**GIVEN REQUEST:**
In the relaxed survey propagation abstract below, rewrite the paragraph that begins "The survey propagation (SP) algorithm has been shown" as a short bulleted list that keeps its main facts.

Relaxed Survey Propagation for The Weighted Maximum Satisfiability Problem
The survey propagation (SP) algorithm has been shown to work well on large instances of the random 3-SAT problem near its phase transition. It was shown that SP estimates marginals over covers that represent clusters of solutions. The SP-y algorithm generalizes SP to work on the maximum satisfiability (Max-SAT) problem, but the cover interpretation of SP does not generalize to SP-y. In this paper, we formulate the relaxed survey propagation (RSP) algorithm, which extends the SP algorithm to apply to the weighted Max-SAT problem. We show that RSP has an interpretation of estimating marginals over covers violating a set of clauses with minimal weight. This naturally generalizes the cover interpretation of SP. Empirically, we show that RSP outperforms SP-y and other state-of-the-art Max-SAT solvers on random Max-SAT instances. RSP also outperforms state-of-the-art weighted Max-SAT solvers on random weighted Max-SAT instances.

**DATASET EXCERPTS:**
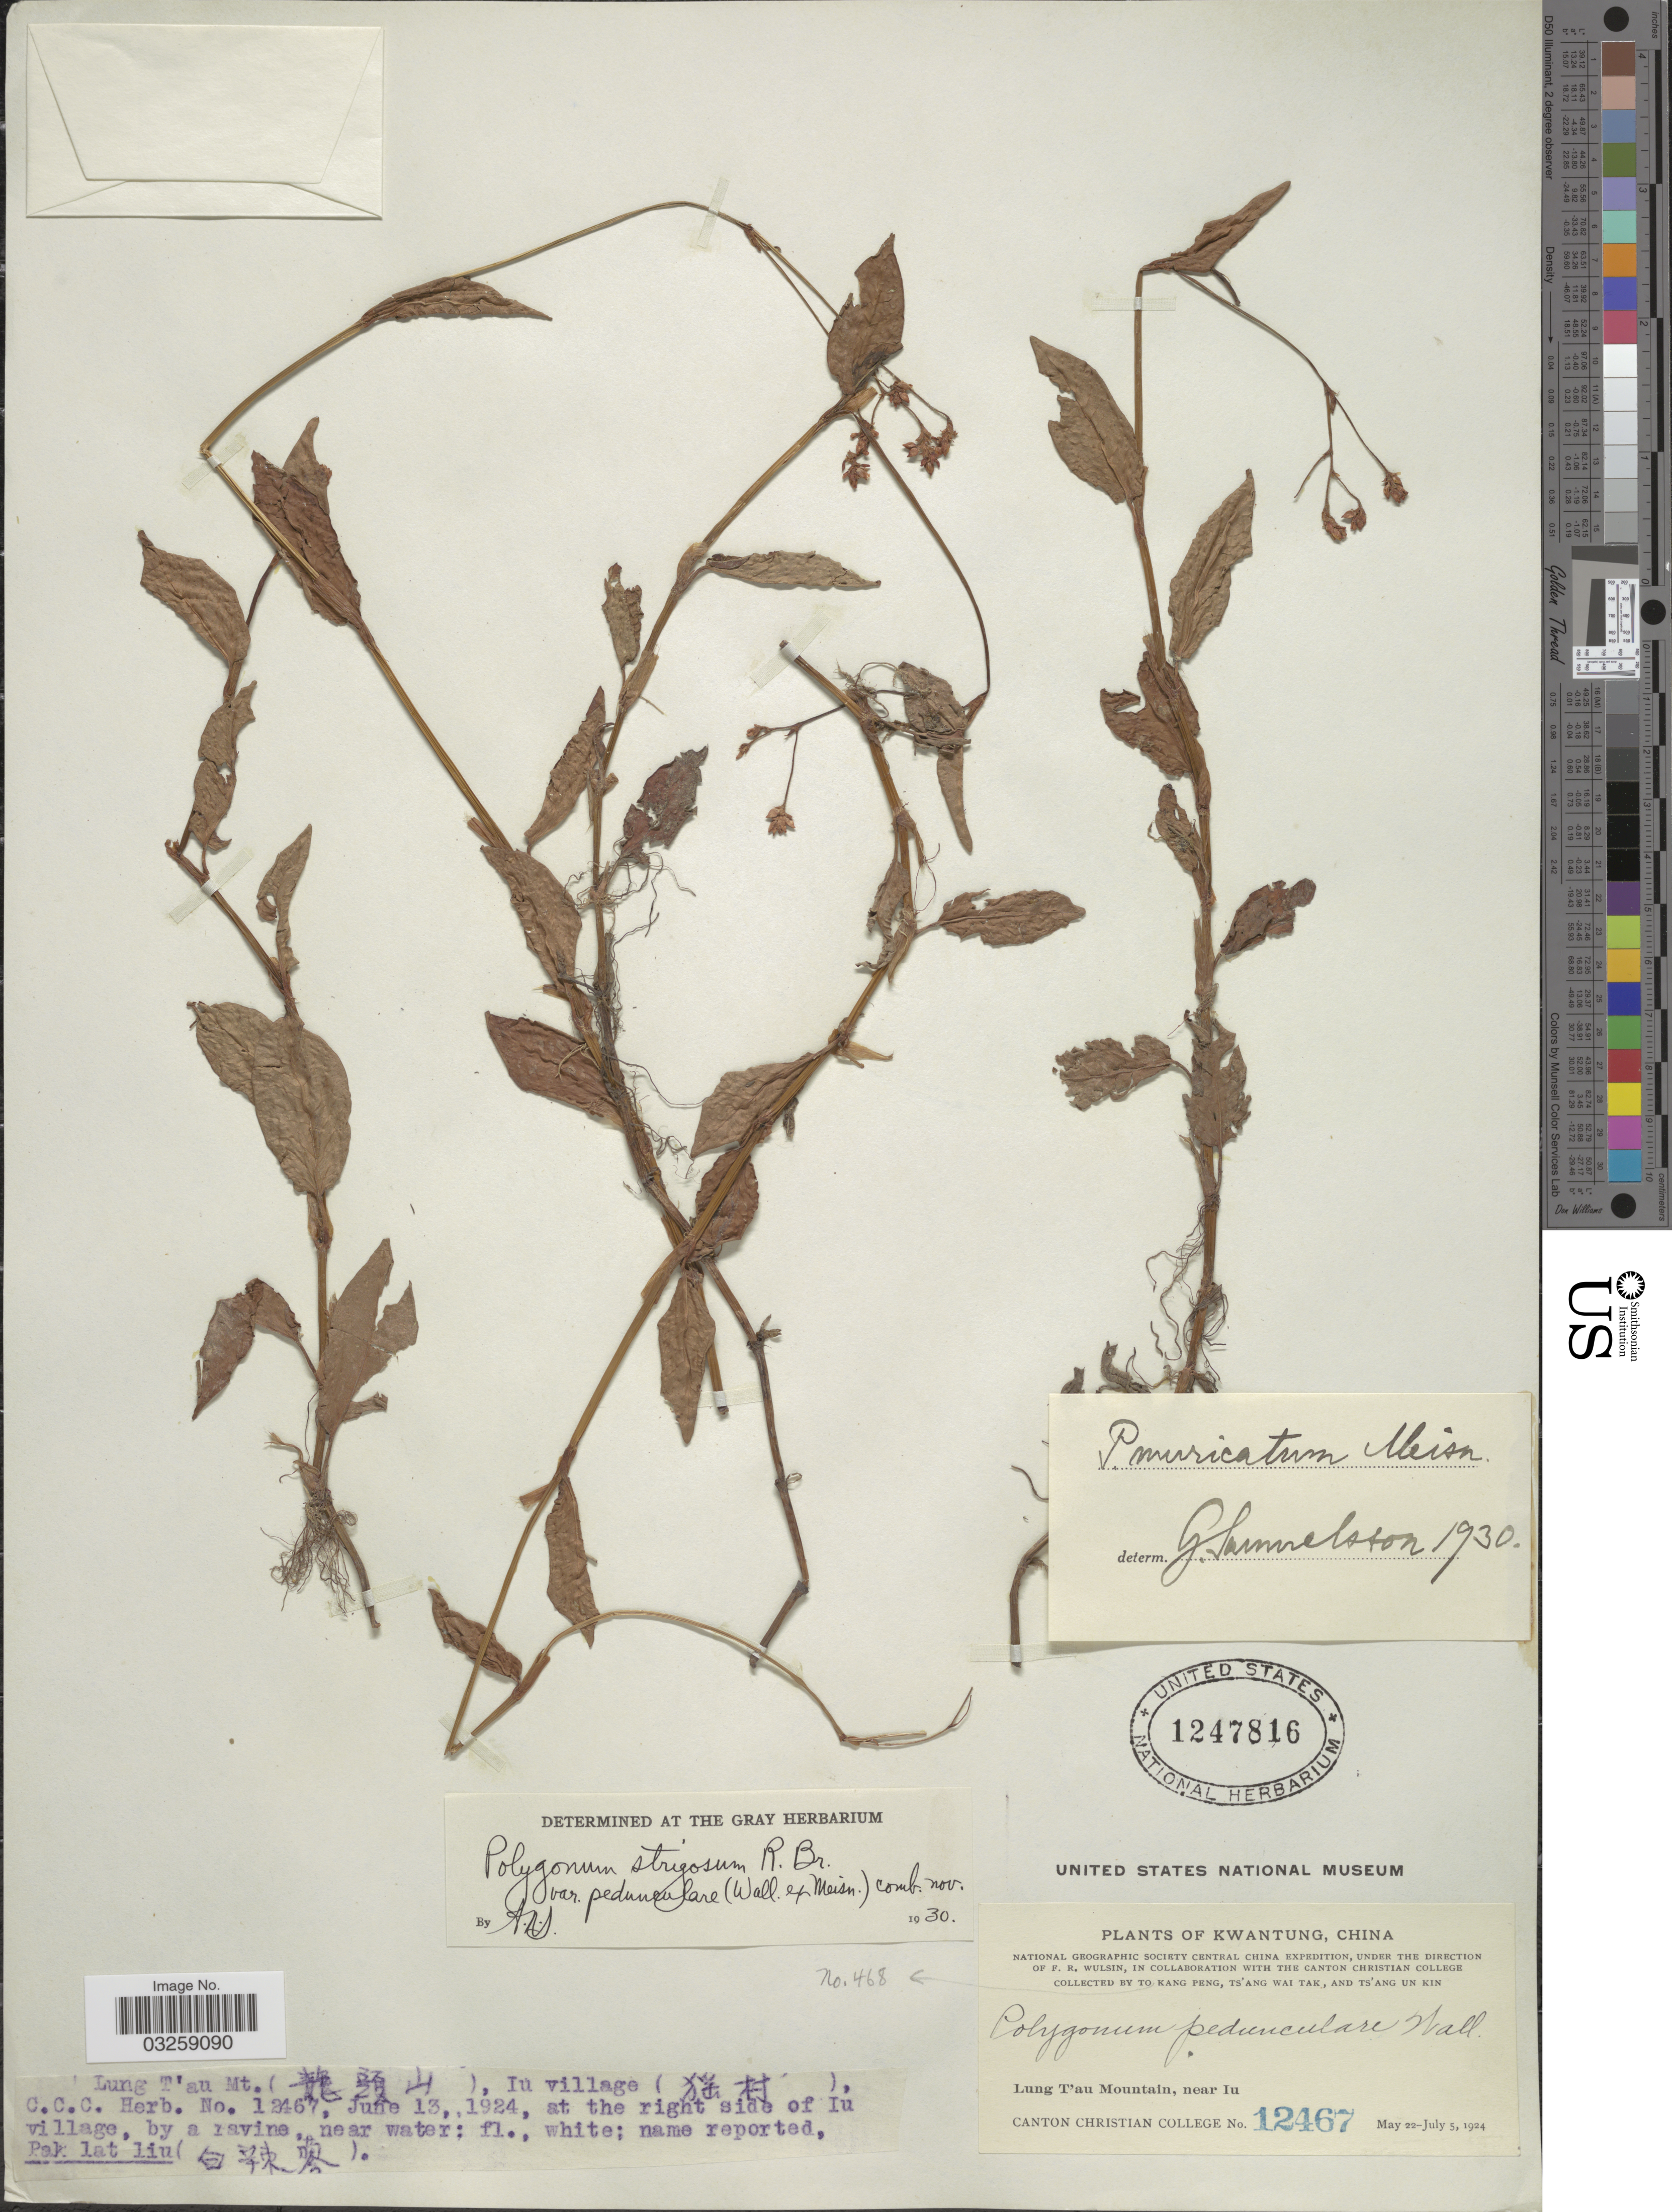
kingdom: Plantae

==

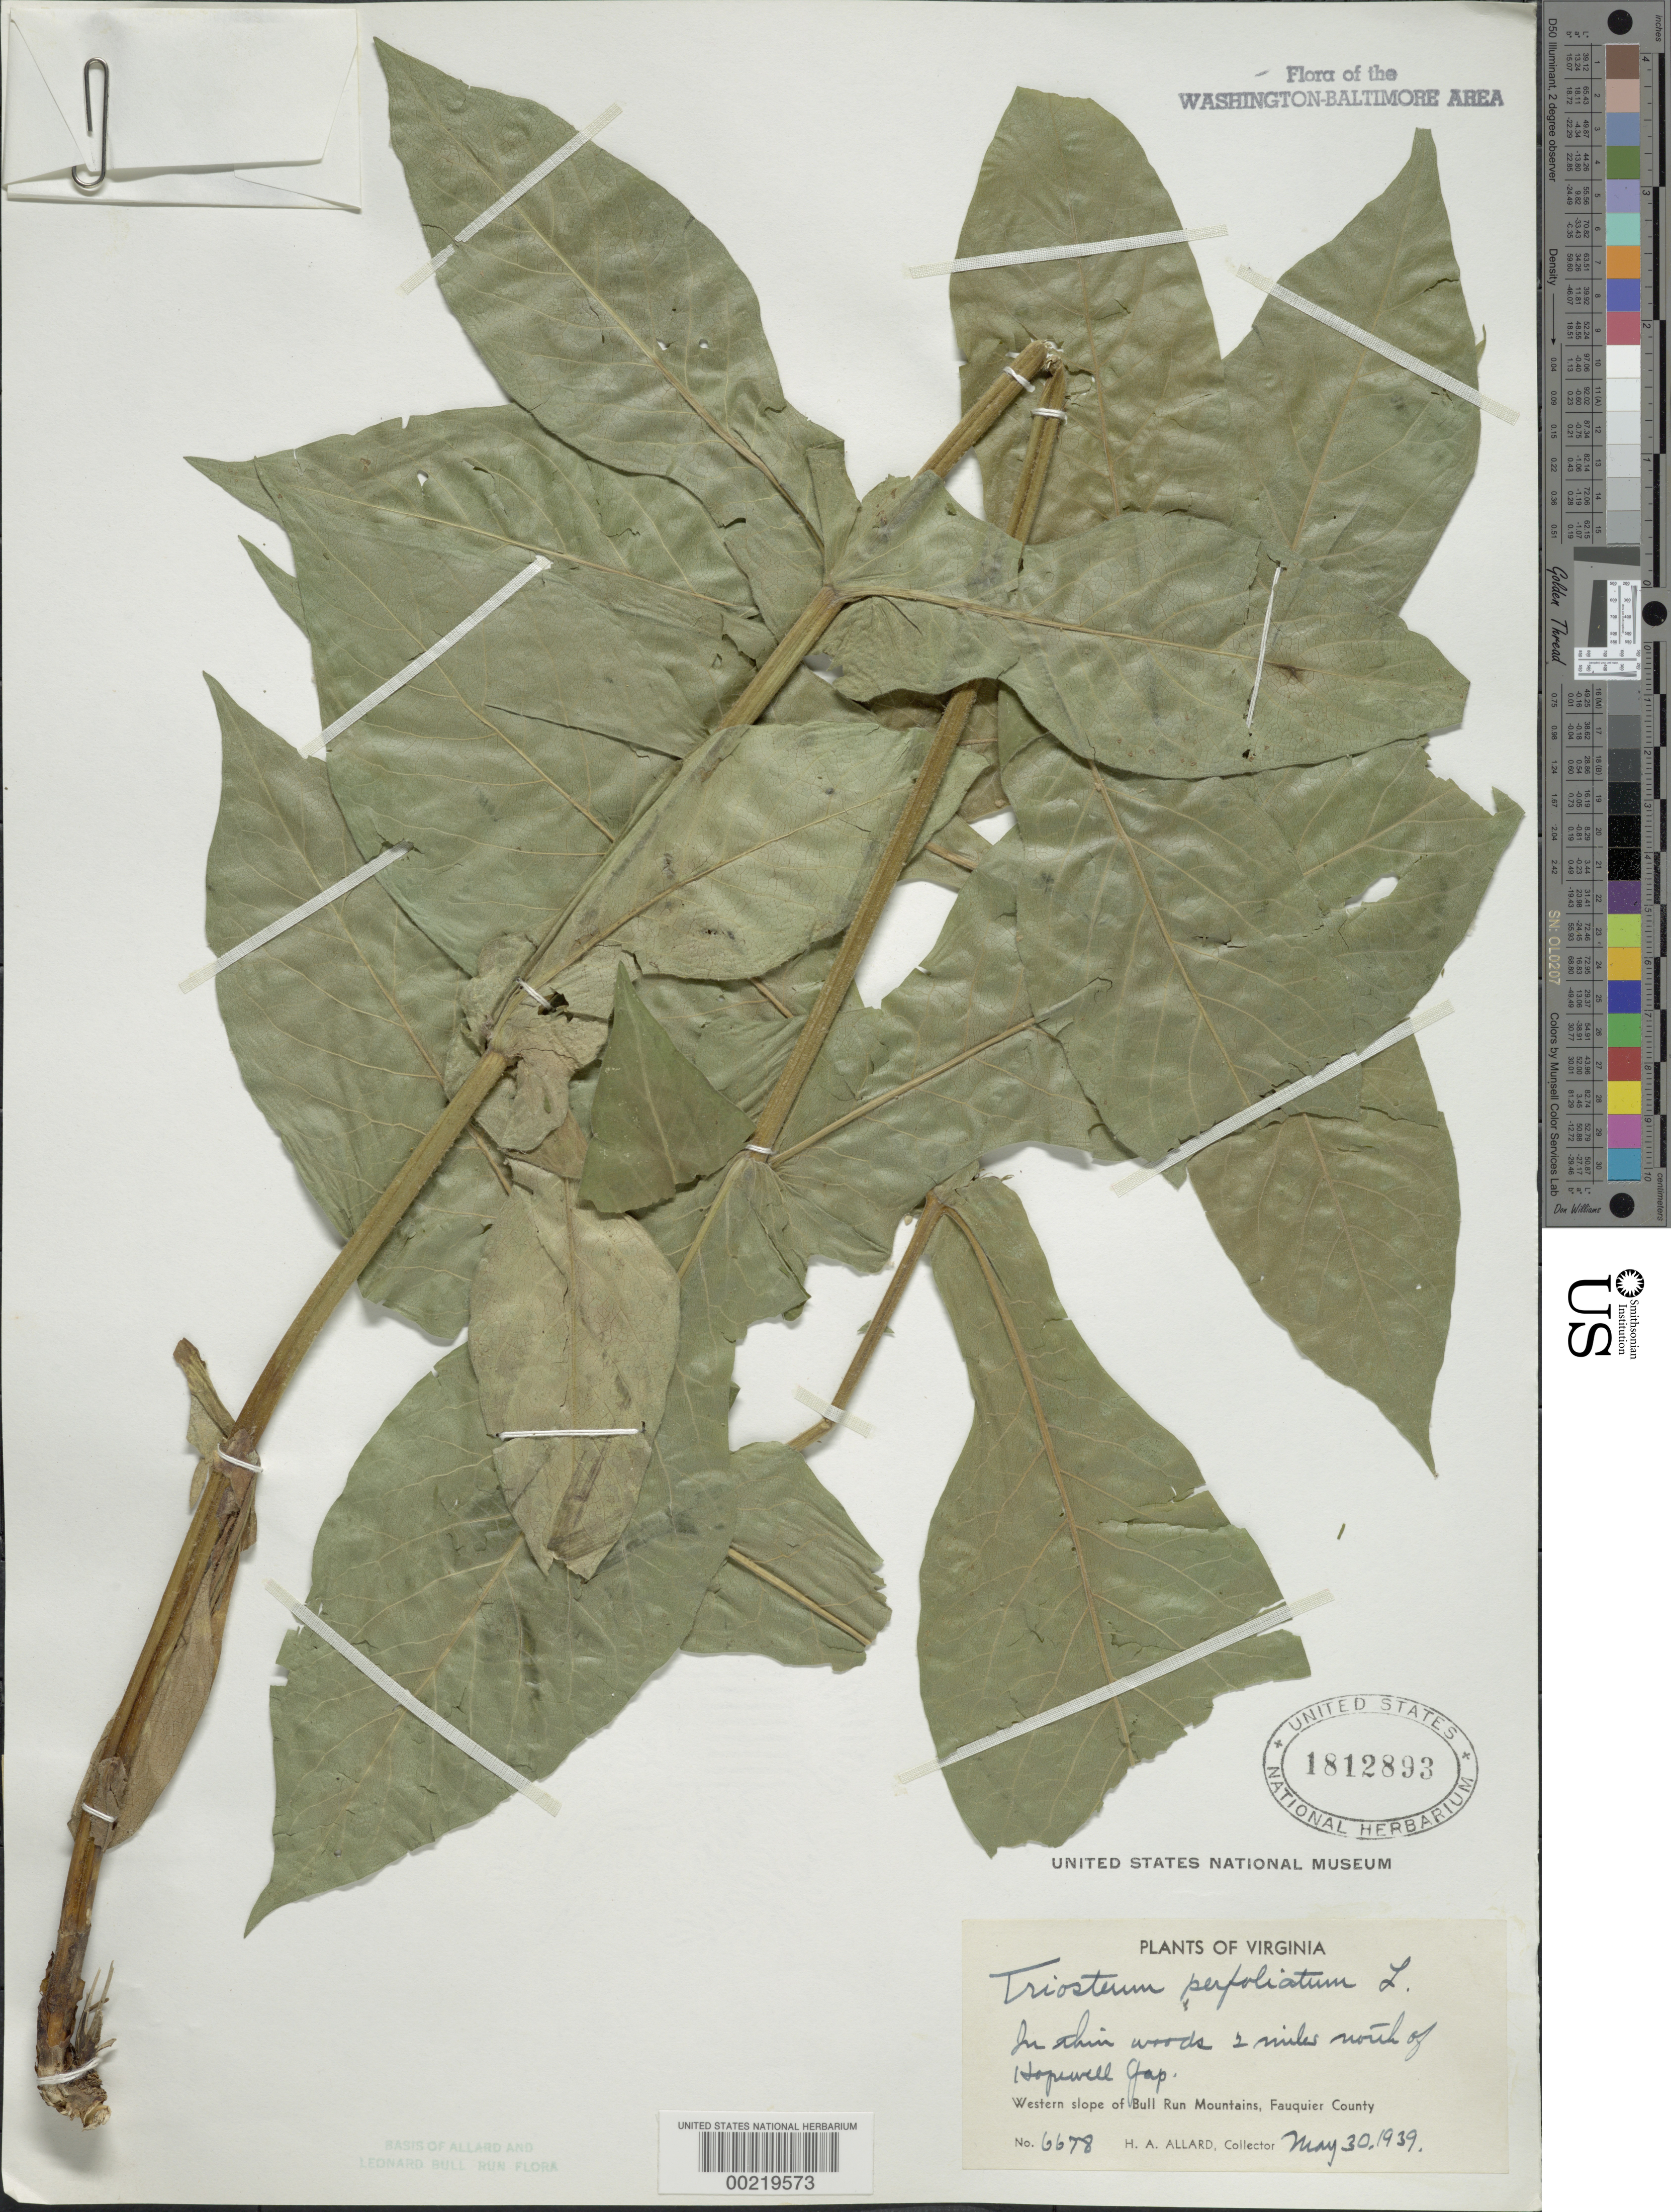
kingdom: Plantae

**RESULT OF THIS EXERCISE:**
- Survey propagation (SP) works well on large random 3-SAT instances near the phase transition.
- SP estimates marginals over covers that represent clusters of solutions.
- SP-y extends SP to maximum satisfiability (Max-SAT), but the cover interpretation does not carry over to it.
- Relaxed survey propagation (RSP) extends SP to weighted Max-SAT.
- RSP estimates marginals over covers that violate a set of clauses with minimal weight, which generalizes SP's cover interpretation.
- In experiments, RSP outperforms SP-y and other state-of-the-art Max-SAT solvers on random Max-SAT instances.
- RSP also outperforms state-of-the-art weighted Max-SAT solvers on random weighted Max-SAT instances.